The mayor noted that there’s only one confirmed case of the virus in Boston, and that person is being treated. He added, “In Boston, it shouldn’t affect our marathon.”
The Boston Athletic Association told the Herald Monday it’s “carefully monitoring” the spread of coronavirus ahead of the 124th running of the world’s oldest annual marathon. That came after another major race, Japan’s Tokyo Marathon, announced Monday that it will only let elite athletes run, shutting out tens of thousands of runners in an effort to reduce the risk of mass contagion — a move a doctor has told the Herald the BAA also should consider.
“The Boston Athletic Association is carefully monitoring developments related to the coronavirus,” the BAA said in a statement on Monday. “We will continue to closely follow updates from organizations such as the Centers for Disease Control and Prevention, Department of Public Health, and World Health Organization, and will adhere to any policies put forth by the federal government.
“We have no further comment at the moment but will continue to monitor the situation carefully,” the BAA said.
In Tokyo, only a few hundred elite runners and wheelchair racers will be allowed to participate in the March 1 race, drastically reducing the field from an expected
Tokyo race officials said in a statement Monday, “We have been preparing for the Tokyo Marathon 2020 while implementing preventive safety measures, however, now that case of COVID-19 has been confirmed within Tokyo, we cannot continue to launch the event within the scale we originally anticipated.”
Registered runners will be allowed to defer their entry to next year’s Tokyo Marathon.

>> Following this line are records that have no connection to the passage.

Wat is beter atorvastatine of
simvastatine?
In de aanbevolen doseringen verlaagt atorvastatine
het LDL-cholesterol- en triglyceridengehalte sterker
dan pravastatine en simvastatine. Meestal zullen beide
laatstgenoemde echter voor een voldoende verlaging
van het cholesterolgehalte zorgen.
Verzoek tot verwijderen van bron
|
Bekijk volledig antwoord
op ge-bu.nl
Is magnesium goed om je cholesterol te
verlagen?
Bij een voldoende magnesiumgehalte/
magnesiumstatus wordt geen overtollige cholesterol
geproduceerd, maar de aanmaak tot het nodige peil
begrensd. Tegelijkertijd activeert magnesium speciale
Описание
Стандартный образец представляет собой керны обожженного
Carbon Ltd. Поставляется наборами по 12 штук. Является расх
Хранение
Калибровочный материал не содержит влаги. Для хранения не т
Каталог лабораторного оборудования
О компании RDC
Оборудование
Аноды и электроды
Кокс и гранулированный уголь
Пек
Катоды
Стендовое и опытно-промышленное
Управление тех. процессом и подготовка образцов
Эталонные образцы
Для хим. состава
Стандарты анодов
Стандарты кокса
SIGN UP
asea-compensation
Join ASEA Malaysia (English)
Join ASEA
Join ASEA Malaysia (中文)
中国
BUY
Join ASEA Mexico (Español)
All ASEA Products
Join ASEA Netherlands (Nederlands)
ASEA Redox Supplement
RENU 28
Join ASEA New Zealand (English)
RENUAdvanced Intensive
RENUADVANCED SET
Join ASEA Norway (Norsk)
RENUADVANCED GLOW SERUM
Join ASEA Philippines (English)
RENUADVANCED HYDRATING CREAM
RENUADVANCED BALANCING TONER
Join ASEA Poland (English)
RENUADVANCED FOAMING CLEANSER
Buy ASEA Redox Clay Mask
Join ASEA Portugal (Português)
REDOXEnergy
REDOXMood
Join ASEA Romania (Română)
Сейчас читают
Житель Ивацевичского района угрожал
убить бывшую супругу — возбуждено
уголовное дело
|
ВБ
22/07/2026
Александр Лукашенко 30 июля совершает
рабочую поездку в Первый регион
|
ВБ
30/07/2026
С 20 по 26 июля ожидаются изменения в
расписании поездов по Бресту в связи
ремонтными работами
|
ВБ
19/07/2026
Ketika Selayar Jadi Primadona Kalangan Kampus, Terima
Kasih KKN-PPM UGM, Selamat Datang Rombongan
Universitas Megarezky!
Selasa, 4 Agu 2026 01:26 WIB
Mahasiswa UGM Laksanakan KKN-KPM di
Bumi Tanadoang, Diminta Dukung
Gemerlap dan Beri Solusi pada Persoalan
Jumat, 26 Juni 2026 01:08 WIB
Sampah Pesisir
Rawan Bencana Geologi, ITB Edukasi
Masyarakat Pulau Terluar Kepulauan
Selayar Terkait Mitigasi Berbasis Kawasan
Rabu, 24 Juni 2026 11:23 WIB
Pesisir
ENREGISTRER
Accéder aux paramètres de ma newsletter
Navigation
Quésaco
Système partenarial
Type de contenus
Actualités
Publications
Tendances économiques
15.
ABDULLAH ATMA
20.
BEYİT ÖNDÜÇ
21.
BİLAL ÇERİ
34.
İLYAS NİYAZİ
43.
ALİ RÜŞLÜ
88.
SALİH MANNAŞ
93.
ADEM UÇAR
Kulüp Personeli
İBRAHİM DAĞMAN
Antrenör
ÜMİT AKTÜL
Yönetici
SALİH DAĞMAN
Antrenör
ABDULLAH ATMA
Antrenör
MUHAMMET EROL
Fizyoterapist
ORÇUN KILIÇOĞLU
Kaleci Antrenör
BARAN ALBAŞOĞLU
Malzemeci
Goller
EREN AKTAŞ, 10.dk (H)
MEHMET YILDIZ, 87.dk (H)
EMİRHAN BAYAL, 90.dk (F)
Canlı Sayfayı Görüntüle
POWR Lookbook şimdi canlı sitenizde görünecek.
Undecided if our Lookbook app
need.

More than 500 people in Japan have been infected with the coronavirus, and one has died from the virus.
So far there are 29 confirmed coronavirus cases in the United States, including 14 American evacuees from a Japan cruise ship who were returning to the U.S.
Those evacuees will be under 14 days of quarantine at a U.S. military facility.
More than 71,000 people around the world have been infected with the coronavirus, including at least 70,548 cases in China, mostly in the central province of Hubei, the home of Wuhan, the city that appears to be where the virus started. More than 1,700 people have died from the virus in China.